İki kelime Türkçe’de çok karıştırılır.
- Aynı.
- Ayni.
Tek bir ‘nokta’nın çok ötesidir fark.
‘Kır’la ‘kir’ gibi...
***
Aynı, özdeştir, tıpkı...
Oysa ayni öyle mi?
Mülkiyet ‘ayni’ bir haktır.
Doğrudan doğruya egemenlik yetkisi veren bir hak.
Üstelik ‘sınırsız ayni hak’ yalnızca mülkiyet hakkında söz konusudur.
***
Siz hiç Kıbrıs’ın güneyinde, Kıbrıslı Türklerin mülkiyet hakkını reddeden bir tartışma duydunuz mu?
Aslında kimileri ‘ifşa ediyor’ kendini, ele veriyor, böylesi zamanlarda...
- “Bıraktığımdan kat be kat fazlasına sahip oldum” velhasıl “hak etmediğim bir zenginliğe kondum” diyor!..
Tek karış mülk bırakmadan ‘dünyalar’ alanlara ne demeli peki!..
Asıl dikkat çekici de onların hezeyanı zaten!
Yoksa, örneğin bir turizmcinin ‘barış karşıtlığı’ ile öne çıkmasını ‘evrensel’ bir akılla yorumlamak mümkün mü?

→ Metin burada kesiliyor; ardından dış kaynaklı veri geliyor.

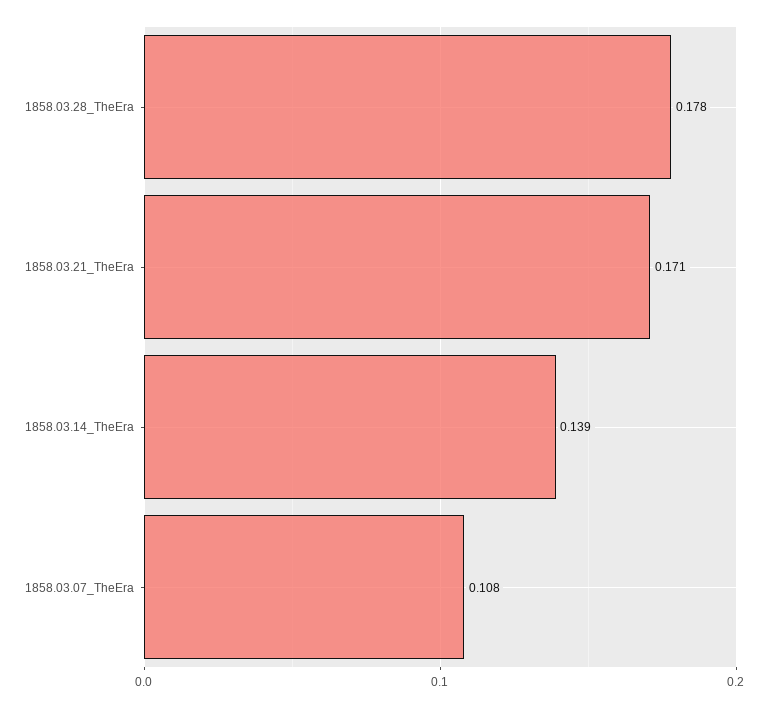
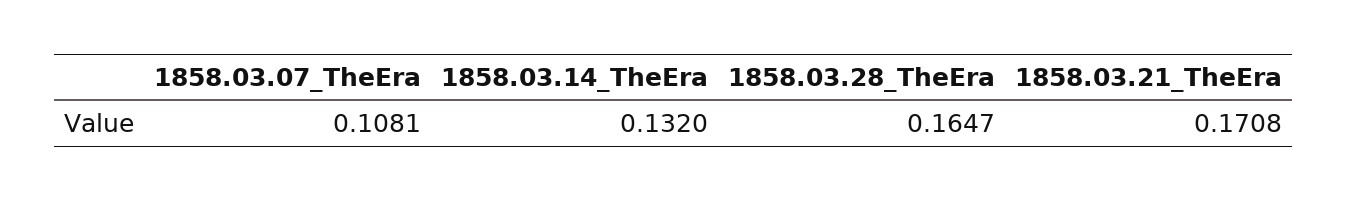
1858.03.28_TheEra: 0.178 -> 0.1647
1858.03.14_TheEra: 0.139 -> 0.132

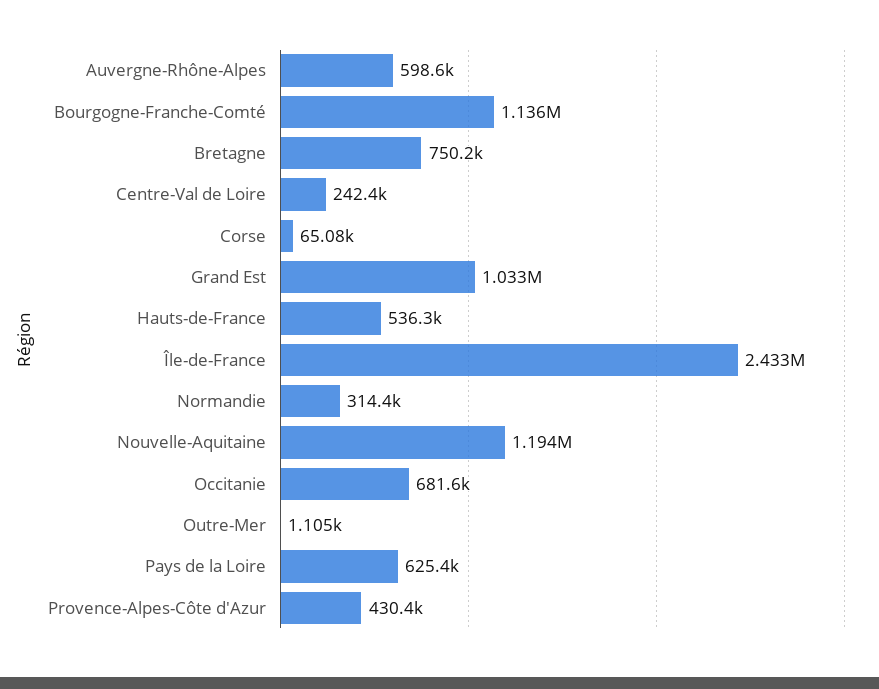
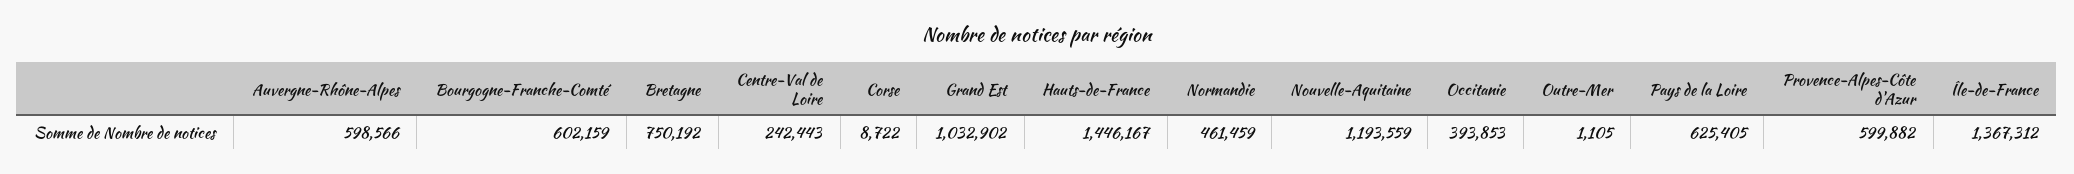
Bourgogne-Franche-Comté: 1136000 -> 602159
Corse: 65080 -> 8722
Hauts-de-France: 536300 -> 1446167
Île-de-France: 2433000 -> 1367312
Normandie: 314400 -> 461459
Occitanie: 681600 -> 393853
Provence-Alpes-Côte d'Azur: 430400 -> 599882

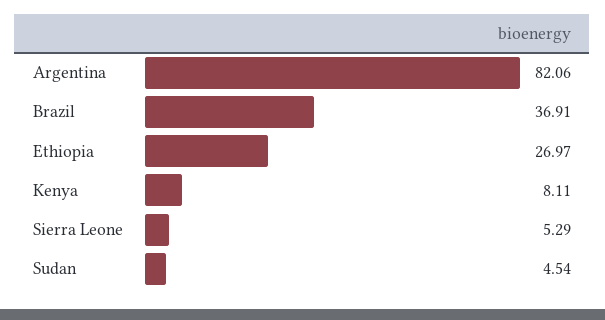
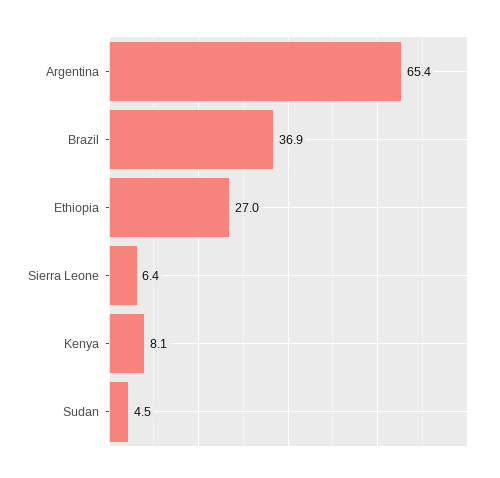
Argentina: 82.06 -> 65.4
Sierra Leone: 5.29 -> 6.4

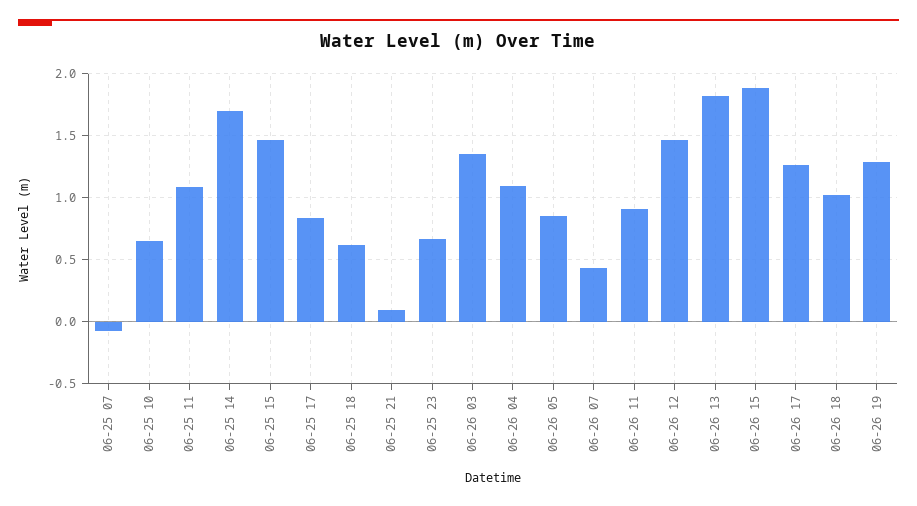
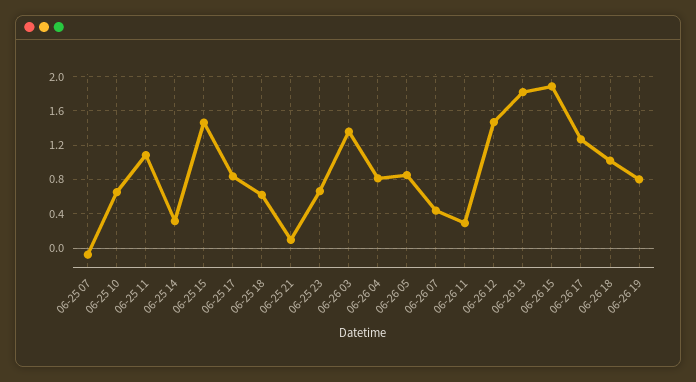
06-25 14: 1.7 -> 0.3
06-26 04: 1.1 -> 0.8
06-26 11: 0.9 -> 0.3
06-26 19: 1.3 -> 0.8

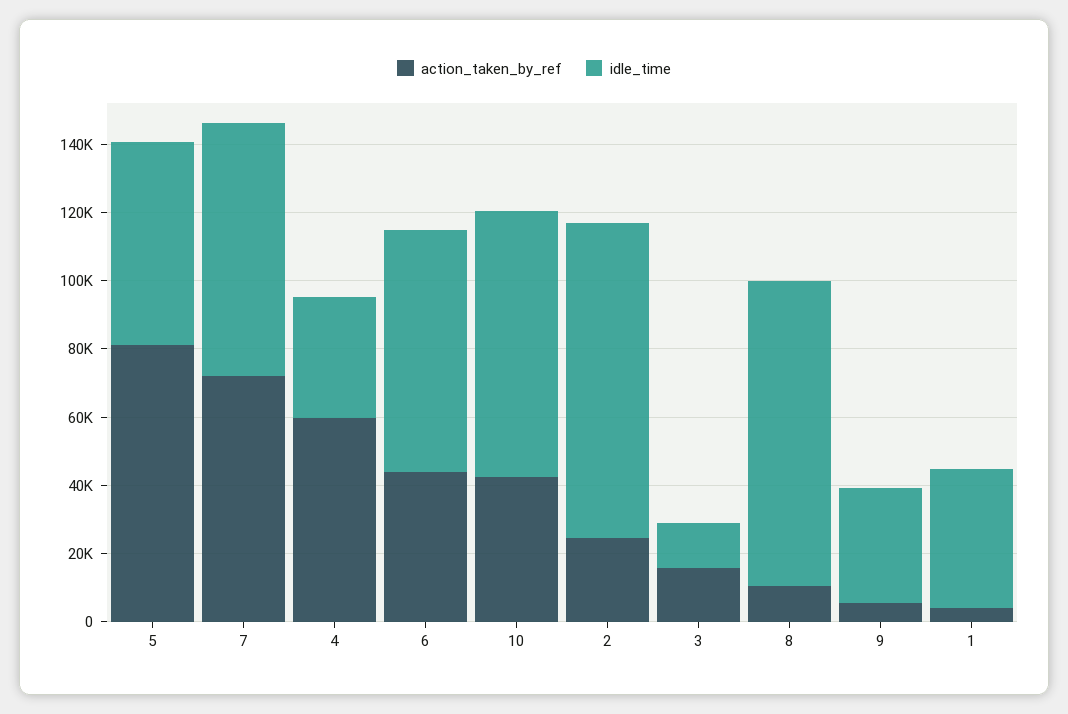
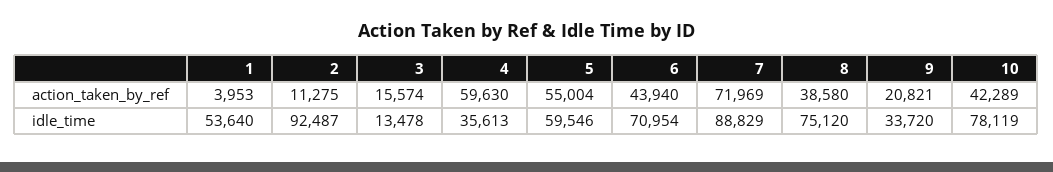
action_taken_by_ref, 5: 80000 -> 55004
idle_time, 7: 75000 -> 88829
action_taken_by_ref, 2: 25000 -> 11275
action_taken_by_ref, 8: 10000 -> 38580
idle_time, 8: 90000 -> 75120
action_taken_by_ref, 9: 5000 -> 20821
idle_time, 1: 40000 -> 53640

Turizm hiç ‘savaş’ ya da ‘gasp’la, tüm bunların ihtimali ile dahi bağdaşır mı?
Ancak ‘bireysel’ olabilir kaygı.
***
Oysa Kıbrıslı Rumların mülkiyet hakkına saygı duyulması müzakere tarihi kadar eskidir.
Denktaş da tanımıştı bunu, sonrakiler değil sadece.
Üstelik Türkiye, Avrupa İnsan Hakları Mahkemesi önünde teyit etti bu durumu, bırakınız ‘mülk’ün kendisi ‘kullanım kaybı’ için dahi tazminat ödedi, defalarca.
Aksini iddia etmek “Kıbrıs’ın kuzeyini işgal ettik” demekle eş olurdu zaten.
***
Mülkiyet konusunda Kıbrıslı Türkler lehine yürütülen diplomasi ile önemli bir mesafe alındığını da görmek gerekir.
Bugün eğer ‘yasal mal sahibi’nin yanı sıra ‘kullanıcı hakkı’ndan da eş düzeyde söz ediliyorsa, önemli bir mücadelenin sonucudur bu.
Ama kimileri ‘tek söz hakkı’ istiyor, o ayrı mesele!..
İyi de boşuna mı söylendi “mal sahibi mülk sahibi hani bunun ilk sahibi” lafı.
***
Sizin için değerli olan ve üzerine titrediğiniz mülk, bir sabah ‘zorla’ terk etmek zorunda kalan için de hayallerinde büyüyen bir acıdır.
Şimdi saçlarına ‘kır’ düşmüş kuşakların ‘kir’ini temizlemek de yeni kuşaklara kalmıştır ne yazık.
‘Gün’ü kurtardık yeterince, artık asıl olan gelecektir.